Il presidente colombiano Gustavo Petro ha sottolineato che il futuro del mining di bitcoin deve essere ecologico, dato che paesi con abbondante energia verde, tra cui il Paraguay e il Venezuela, stanno attirando investimenti nel settore. Ha inoltre messo in guardia dalle conseguenze dell'uso dei combustibili fossili per alimentare questa attività.
Gustavo Petro avverte che il mining di criptovalute alimentato da combustibili fossili provocherà un «collasso climatico»

Key Takeaways
- Il colombiano Gustavo Petro ha avvertito che il mining di Bitcoin alimentato da combustibili fossili rischia di provocare un collasso climatico globale.
- Il Paraguay detiene il quarto hashrate globale più grande, mentre la crisi energetica che ha colpito il Venezuela negli ultimi nove anni ha interrotto il mining.
- Petro vorrebbe che tre città dei Caraibi si dedicassero al mining di Bitcoin, anche se il rapporto Hashrate Index del 2026 non menziona la Colombia.
Il presidente Petro sottolinea il potenziale del Venezuela e del Paraguay per il mining energetico
Il mining di criptovalute, in quanto attività globale, ha attirato l'attenzione dei leader mondiali, che stanno esprimendo le loro opinioni su come sarà il futuro di queste operazioni.
Gustavo Petro, il controverso leader colombiano, ha utilizzato i social media per ribadire la necessità di fonti verdi per alimentare queste attività ad alto consumo energetico.

Petro ha avvertito che "se le valute virtuali si basano sui combustibili fossili, si verificheranno il riscaldamento globale e il collasso climatico".
Inoltre, ha sottolineato che i paesi con energia pulita non sfruttata, tra cui Venezuela e Paraguay, stanno attirando investimenti nel mining di bitcoin.

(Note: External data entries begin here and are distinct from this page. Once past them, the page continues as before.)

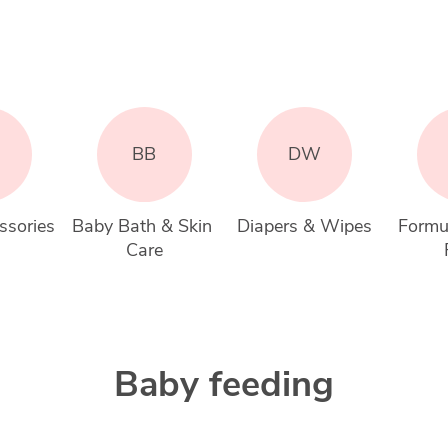
BB
DW
ssories
Baby Bath & Skin 
Diapers & Wipes
Formu
Care
Baby feeding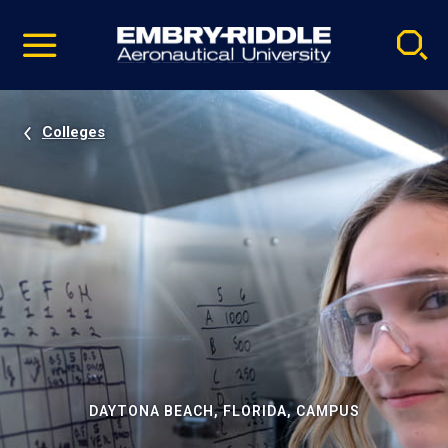
Pause
Skip
video
Navigation
Colleges
DAYTONA BEACH, FLORIDA, CAMPUS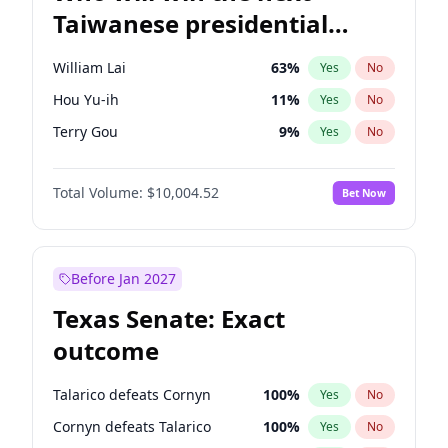
Taiwanese presidential
election?
William Lai
63
%
Yes
No
Hou Yu-ih
11
%
Yes
No
Terry Gou
9
%
Yes
No
Total Volume:
$10,004.52
Bet Now
Before Jan 2027
Texas Senate: Exact
outcome
Talarico defeats Cornyn
100
%
Yes
No
Cornyn defeats Talarico
100
%
Yes
No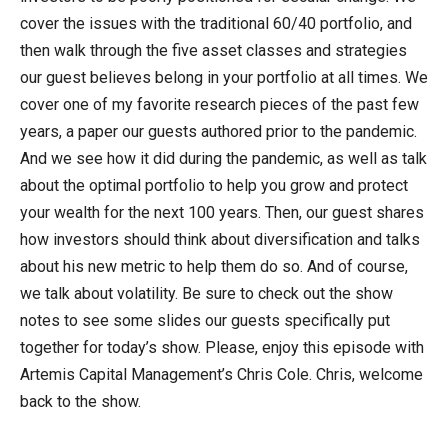
cover the issues with the traditional 60/40 portfolio, and
then walk through the five asset classes and strategies
our guest believes belong in your portfolio at all times. We
cover one of my favorite research pieces of the past few
years, a paper our guests authored prior to the pandemic.
And we see how it did during the pandemic, as well as talk
about the optimal portfolio to help you grow and protect
your wealth for the next 100 years. Then, our guest shares
how investors should think about diversification and talks
about his new metric to help them do so. And of course,
we talk about volatility. Be sure to check out the show
notes to see some slides our guests specifically put
together for today’s show. Please, enjoy this episode with
Artemis Capital Management’s Chris Cole. Chris, welcome
back to the show.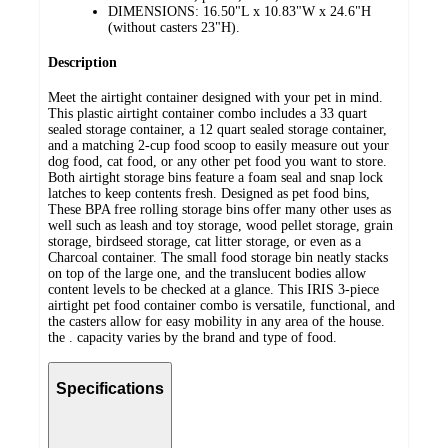
DIMENSIONS: 16.50"L x 10.83"W x 24.6"H
(without casters 23"H).
Description
Meet the airtight container designed with your pet in mind.
This plastic airtight container combo includes a 33 quart
sealed storage container, a 12 quart sealed storage container,
and a matching 2-cup food scoop to easily measure out your
dog food, cat food, or any other pet food you want to store.
Both airtight storage bins feature a foam seal and snap lock
latches to keep contents fresh. Designed as pet food bins,
These BPA free rolling storage bins offer many other uses as
well such as leash and toy storage, wood pellet storage, grain
storage, birdseed storage, cat litter storage, or even as a
Charcoal container. The small food storage bin neatly stacks
on top of the large one, and the translucent bodies allow
content levels to be checked at a glance. This IRIS 3-piece
airtight pet food container combo is versatile, functional, and
the casters allow for easy mobility in any area of the house.
the . capacity varies by the brand and type of food.
Specifications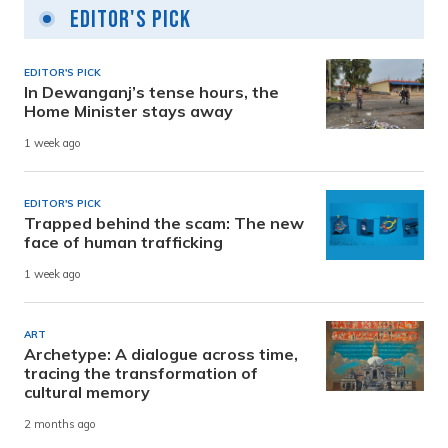
Editor's Pick
EDITOR'S PICK
In Dewanganj’s tense hours, the
Home Minister stays away
1 week ago
EDITOR'S PICK
Trapped behind the scam: The new
face of human trafficking
1 week ago
ART
Archetype: A dialogue across time,
tracing the transformation of
cultural memory
2 months ago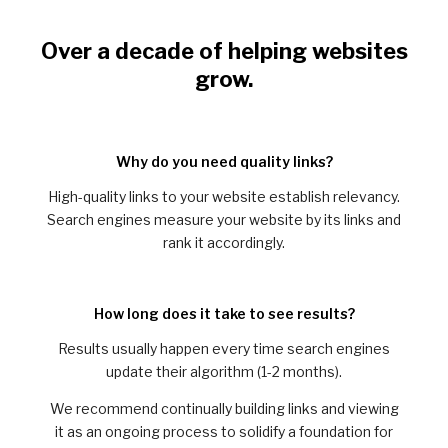
Over a decade of helping websites
grow.
Why do you need quality links?
High-quality links to your website establish relevancy.
Search engines measure your website by its links and
rank it accordingly.
How long does it take to see results?
Results usually happen every time search engines
update their algorithm (1-2 months).
We recommend continually building links and viewing
it as an ongoing process to solidify a foundation for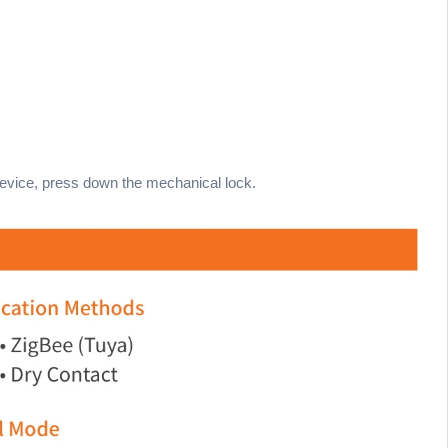
 device, press down the mechanical lock.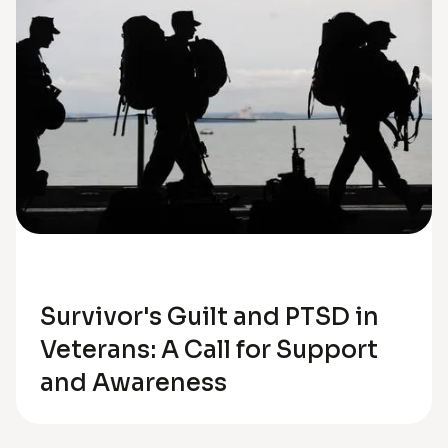
Trauma
Survivor's Guilt and PTSD in
Veterans: A Call for Support
and Awareness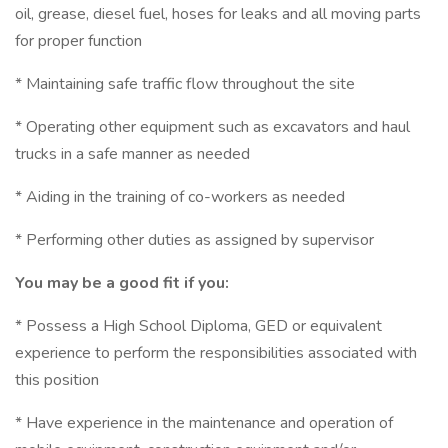
oil, grease, diesel fuel, hoses for leaks and all moving parts
for proper function
* Maintaining safe traffic flow throughout the site
* Operating other equipment such as excavators and haul
trucks in a safe manner as needed
* Aiding in the training of co-workers as needed
* Performing other duties as assigned by supervisor
You may be a good fit if you:
* Possess a High School Diploma, GED or equivalent
experience to perform the responsibilities associated with
this position
* Have experience in the maintenance and operation of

Mentre il Paraguay detiene il quarto hashrate più grande al mondo, dietro potenze come Stati Uniti, Russia e Cina, il Venezuela non è nemmeno nella top 10.

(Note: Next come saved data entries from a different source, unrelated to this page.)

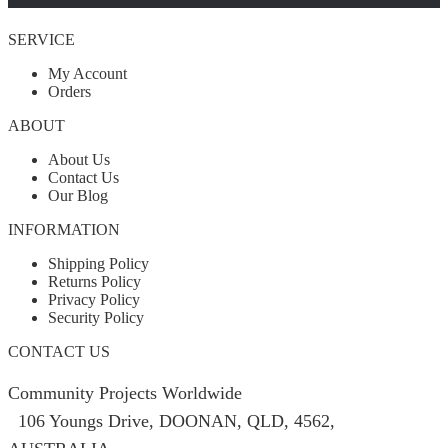
SERVICE
My Account
Orders
ABOUT
About Us
Contact Us
Our Blog
INFORMATION
Shipping Policy
Returns Policy
Privacy Policy
Security Policy
CONTACT US
Community Projects Worldwide
106 Youngs Drive, DOONAN, QLD, 4562,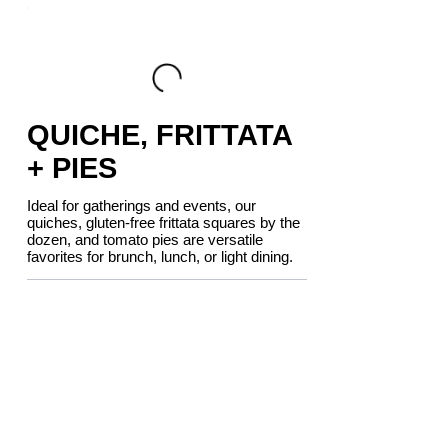
QUICHE, FRITTATA
+ PIES
Ideal for gatherings and events, our
quiches, gluten-free frittata squares by the
dozen, and tomato pies are versatile
favorites for brunch, lunch, or light dining.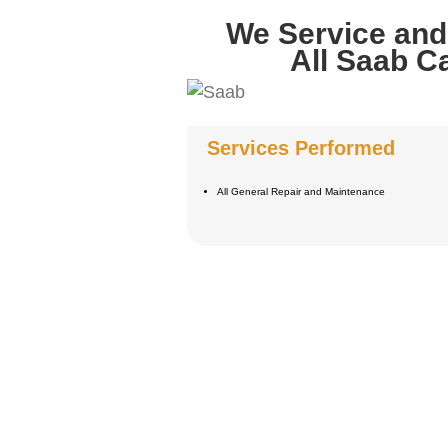
We Service and
All Saab C
Services Performed
All General Repair and Maintenance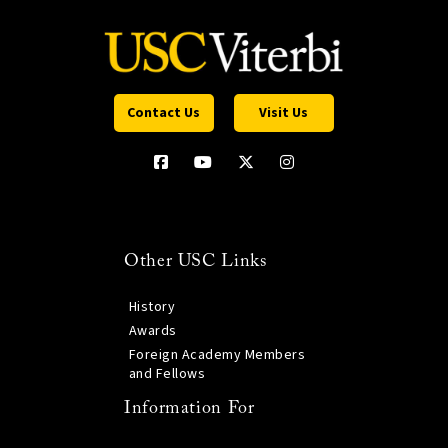
Contact Us
Visit Us
Other USC Links
History
Awards
Foreign Academy Members
and Fellows
Information For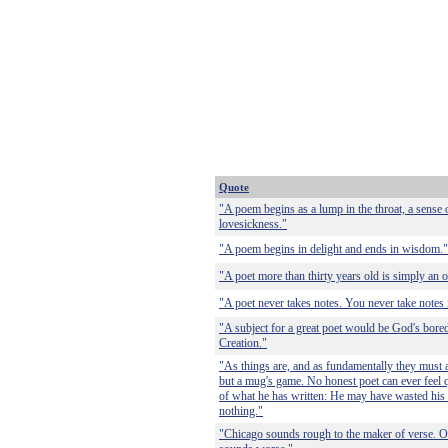
Quote
"A poem begins as a lump in the throat, a sense
lovesickness."
"A poem begins in delight and ends in wisdom."
"A poet more than thirty years old is simply an 
"A poet never takes notes. You never take notes i
"A subject for a great poet would be God's bore
Creation."
"As things are, and as fundamentally they must a
but a mug's game. No honest poet can ever feel q
of what he has written: He may have wasted his 
nothing."
"Chicago sounds rough to the maker of verse. O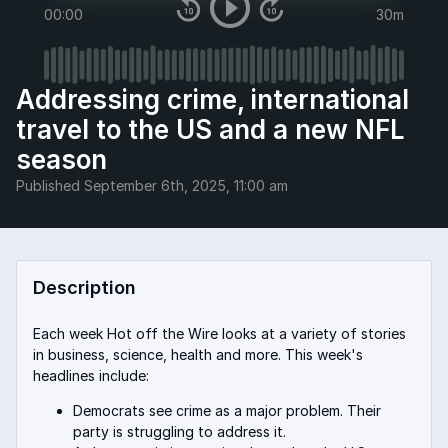
00:00
30m
Addressing crime, international
travel to the US and a new NFL
season
Published
September 6th, 2025, 11:00 am
Description
Each week Hot off the Wire looks at a variety of stories
in business, science, health and more. This week's
headlines include:
Democrats see crime as a major problem. Their
party is struggling to address it.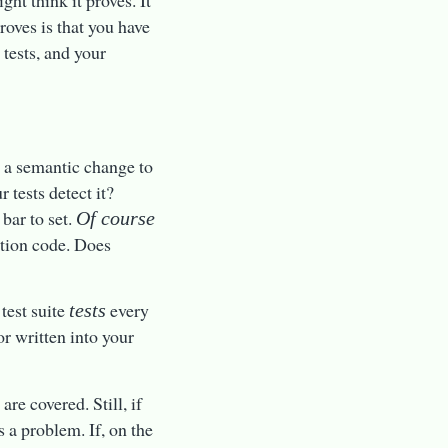
ht think it proves. It
roves is that you have
 tests, and your
e a semantic change to
 tests detect it?
 bar to set.
Of course
ction code. Does
test suite
every
tests
or written into your
re covered. Still, if
s a problem. If, on the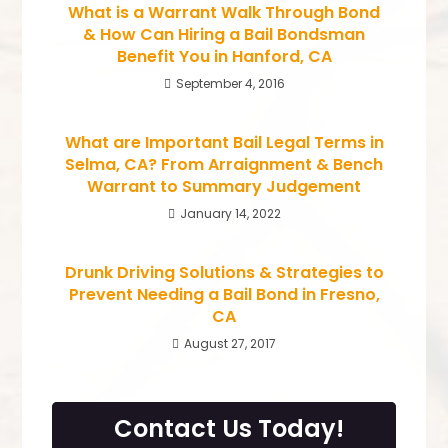
What is a Warrant Walk Through Bond
& How Can Hiring a Bail Bondsman
Benefit You in Hanford, CA
September 4, 2016
What are Important Bail Legal Terms in
Selma, CA? From Arraignment & Bench
Warrant to Summary Judgement
January 14, 2022
Drunk Driving Solutions & Strategies to
Prevent Needing a Bail Bond in Fresno,
CA
August 27, 2017
Contact Us Today!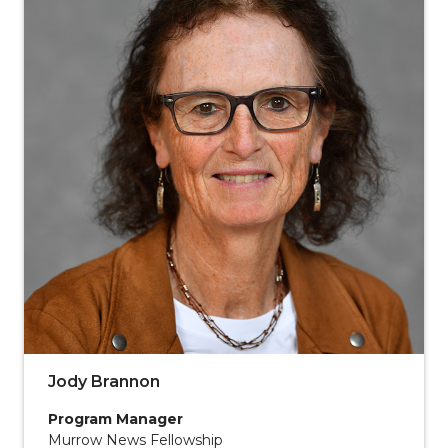
Jody Brannon
Program Manager
Murrow News Fellowship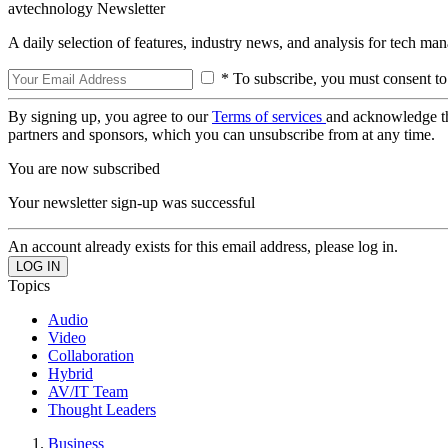
avtechnology Newsletter
A daily selection of features, industry news, and analysis for tech ma
* To subscribe, you must consent to
By signing up, you agree to our
Terms of services
and acknowledge t
partners and sponsors, which you can unsubscribe from at any time.
You are now subscribed
Your newsletter sign-up was successful
An account already exists for this email address, please log in.
Topics
Audio
Video
Collaboration
Hybrid
AV/IT Team
Thought Leaders
Business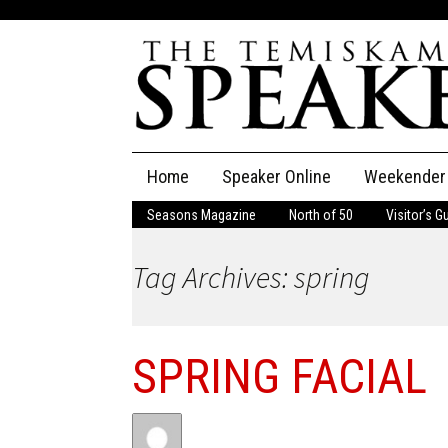
Skip
Home
Speaker Online
Weekender
to
content
Seasons Magazine
North of 50
Visitor’s G
The Speaker
Tag Archives: spring
Speaker Classifieds
Cla
Employment
Pla
SPRING FACIAL
Obituaries
Publications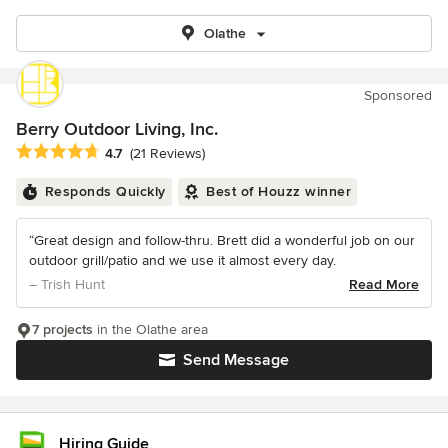
Olathe
Sponsored
Berry Outdoor Living, Inc.
Average rating: 4.7 out of 5 stars
4.7
(21 Reviews)
Responds Quickly
Best of Houzz winner
“Great design and follow-thru. Brett did a wonderful job on our
outdoor grill/patio and we use it almost every day.
– Trish Hunt
Read More
7 projects
in the Olathe area
Send Message
Hiring Guide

Il Paraguay ha sfruttato le sue abbondanti risorse idroelettriche nella diga di Iguazu, una delle più grandi al mondo, per offrire prezzi energetici molto competitivi che vanno da 0,037 a 0,050 dollari/kWh.
Il Venezuela ha recentemente vietato il mining di bitcoin, poiché il suo governo sta affrontando una crisi energetica, con la domanda che è salita alle stelle raggiungendo il picco degli ultimi 9 anni. Ciononostante, i rapporti indicano un potenziale nelle operazioni di mining vicino alle fonti di generazione di energia per sfruttare l'energia che non può essere trasportata a causa della mancanza di infrastrutture.

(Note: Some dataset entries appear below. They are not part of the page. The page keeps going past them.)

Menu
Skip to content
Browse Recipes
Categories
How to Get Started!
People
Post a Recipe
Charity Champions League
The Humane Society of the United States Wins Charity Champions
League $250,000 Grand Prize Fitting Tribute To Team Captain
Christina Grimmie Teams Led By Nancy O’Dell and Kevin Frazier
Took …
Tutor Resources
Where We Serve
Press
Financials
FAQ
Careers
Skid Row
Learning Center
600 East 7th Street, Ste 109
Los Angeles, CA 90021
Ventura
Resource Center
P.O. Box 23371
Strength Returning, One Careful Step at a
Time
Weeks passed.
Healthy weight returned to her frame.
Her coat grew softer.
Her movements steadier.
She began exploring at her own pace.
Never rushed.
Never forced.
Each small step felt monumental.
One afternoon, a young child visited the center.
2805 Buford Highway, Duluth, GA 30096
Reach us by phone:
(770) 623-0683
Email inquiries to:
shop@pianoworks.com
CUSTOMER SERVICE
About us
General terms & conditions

"Il mining di Bitcoin è il metodo con cui un individuo, utilizzando computer potenti, può accumulare Bitcoin attraverso transazioni virtuali. Questo potrebbe essere il caso di Santa Marta, Riohacha e Barranquilla… rappresenta un immenso impulso allo sviluppo della regione caraibica", ha concluso Petro.
Sebbene il rapporto di Hashrate Index "The State of Bitcoin Mining in Latin America (2026)" metta in evidenza gli sviluppi del mining in Paraguay, Brasile, Bolivia, Argentina, Venezuela ed El Salvador, non menziona la Colombia. Ciò significa che il Paese è un territorio vergine per il mining di Bitcoin e che la nazione non dispone ancora delle condizioni necessarie per lo sviluppo del settore.